Bluefin tuna and hammour among at-risk species
“All of the responses I've acquired so far have already been incredibly supportive, specifically from the diving, underwater photography and marine biology communities. People are acknowledging that people need more interest in this spot,” he says.

With regard to seafood populations, Hilbourne claims 90 per cent of fish stocks are exploited to their maximum, meaning those populations are in exponential decline and vulnerable to going extinct. “Bluefin tuna is in decline just about all over the world, and there are many species in the Atlantic that basically aren’t doing great,” says Hilbourne. He advises that pole and line-caught tuna is the better option as net fishing effects in far more by-catch, seafood that happen to be killed unnecessarily and that finally go to waste.

Salmon is another contentious choice.

The Emirates Wildlife World, in colaboration with the WWF, has found that the hammour fish, popular in the UAE, is overfished seven times beyond sustainable amounts. This has led to declines of 90 per cent since the 1970s.

Net angling is a no-no
Hilbourne warns that if the oceans continue to visit a decline in these species, biodiversity will be hugely infected. “In the Indian Ocean, there's lots of net fishing that catches everything,” he says, explaining that shark is often scooped up as a by-catch product and its own fins are after that illegally sold on for profit.

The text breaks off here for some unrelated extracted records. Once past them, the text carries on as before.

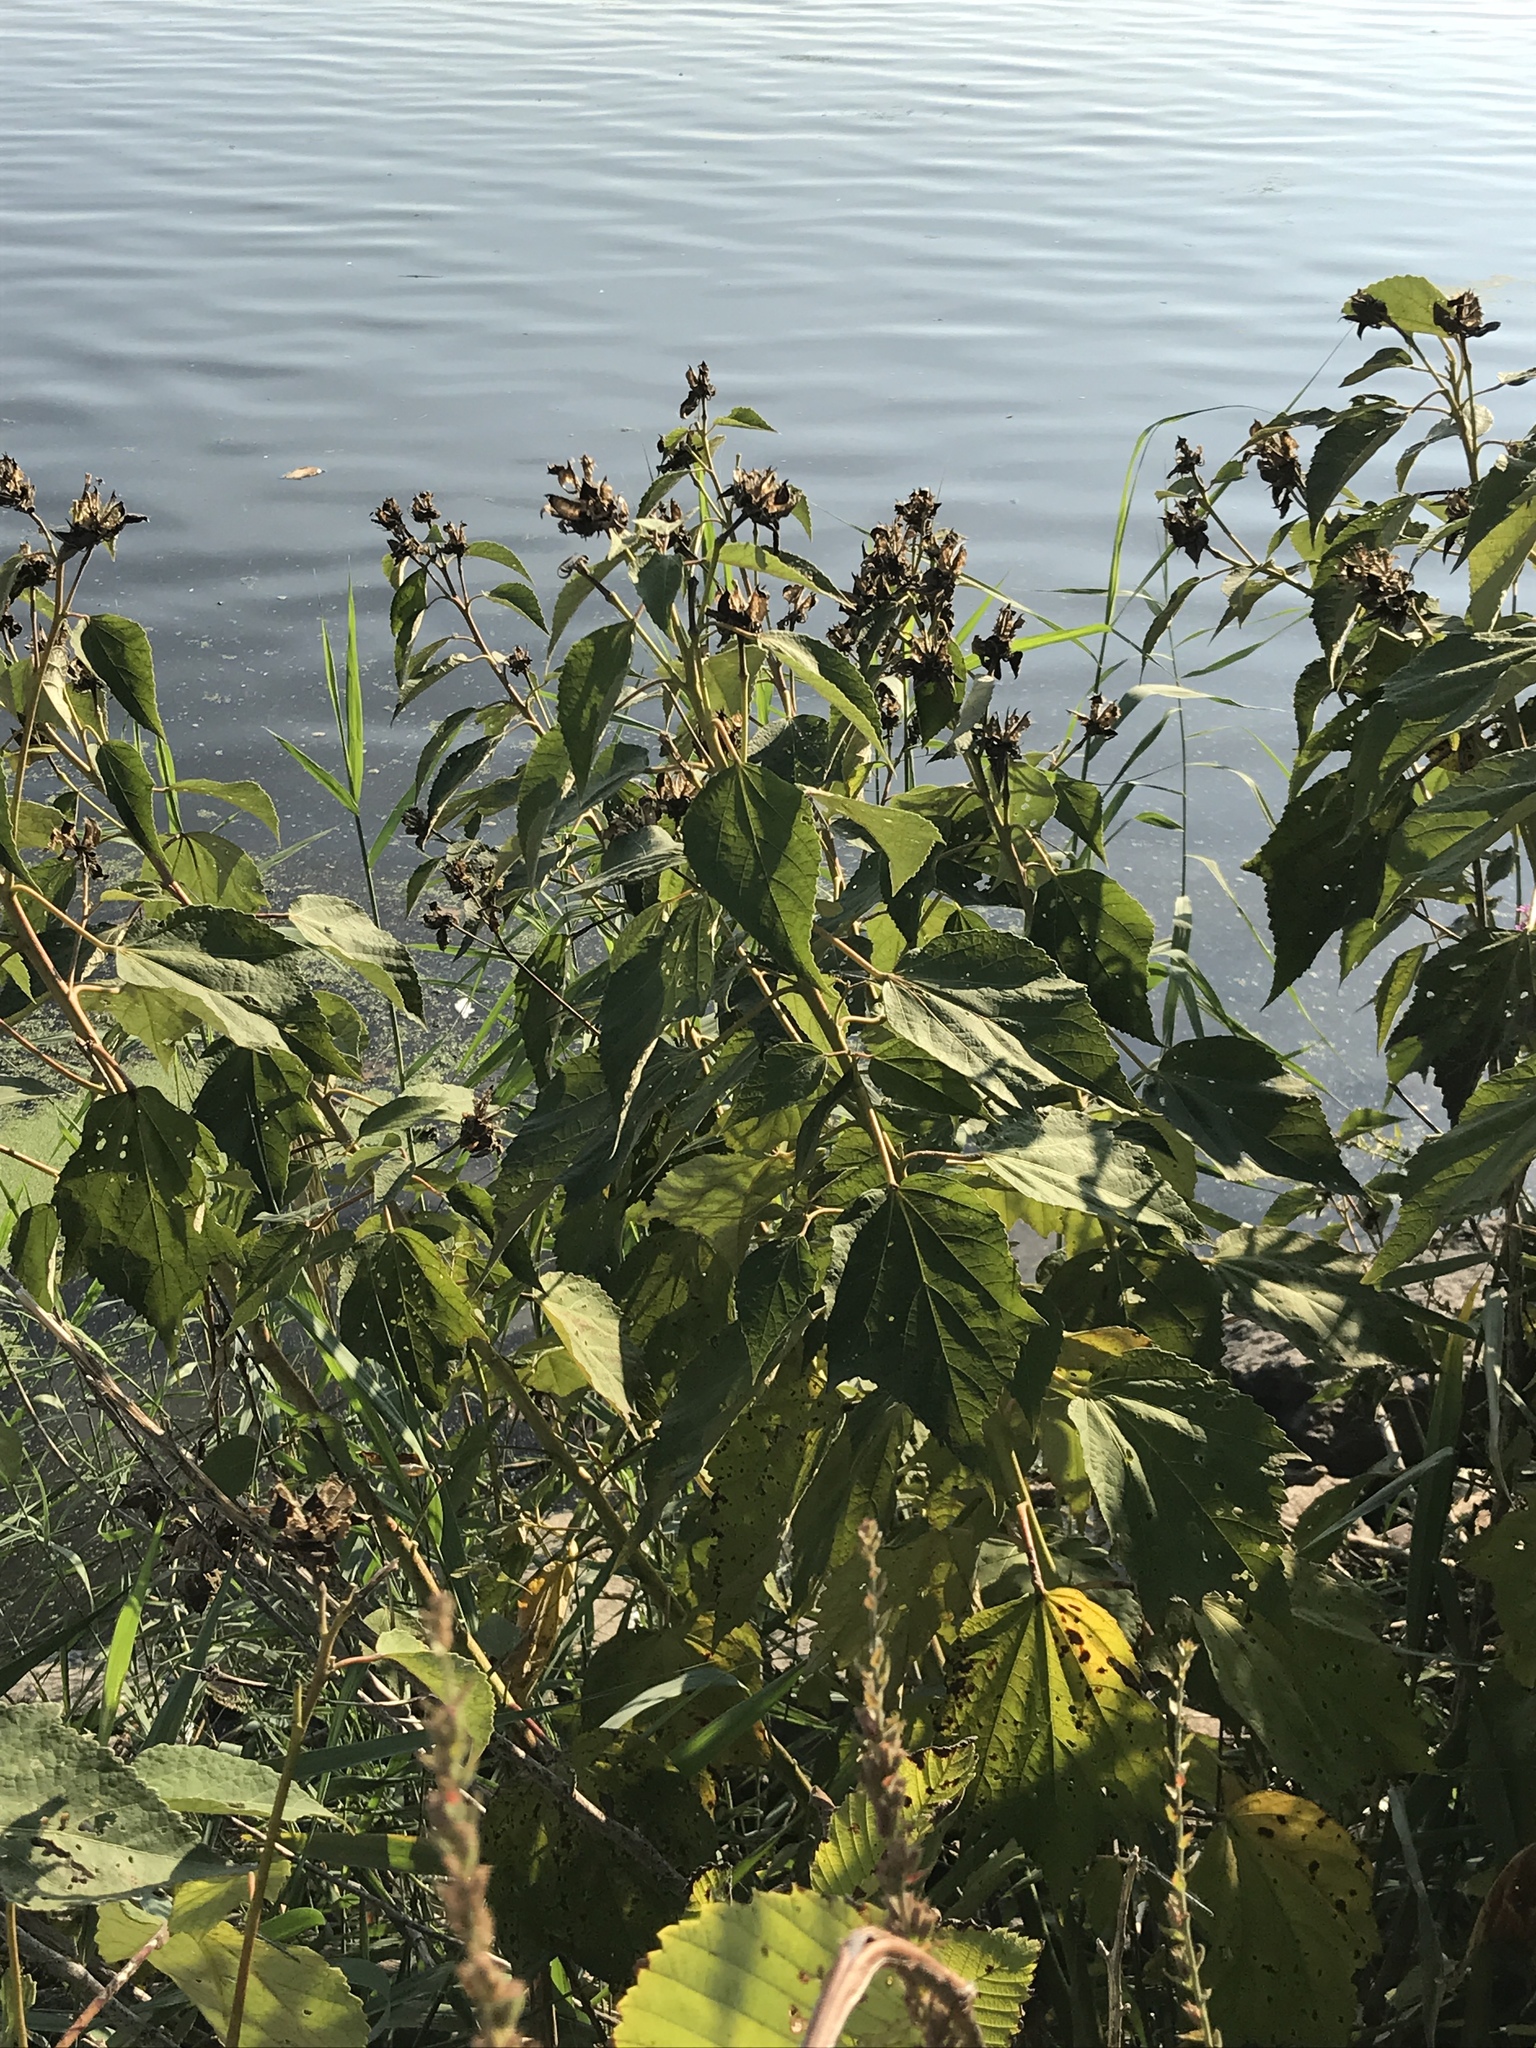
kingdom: Plantae
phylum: Tracheophyta
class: Magnoliopsida
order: Malvales
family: Malvaceae
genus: Hibiscus
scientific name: Hibiscus moscheutos
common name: Common rose-mallow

If the ocean’s big predators become extinct, the underwater food ecosystem threatens to be disturbed, says Hilbourne, not forgetting the communities all over the world that depend on fishing because of their livelihood.

“Fish and seafood is going to be a staple of thus many people's diets. They can not survive without it. We don't like to demonise poorer countries or angling villages,” says Hilbourne. “Those rural communities are the ones hit hardest by overfishing because big industrial fishing vessels can fish further faraway from the coastline and take almost all of the catch.”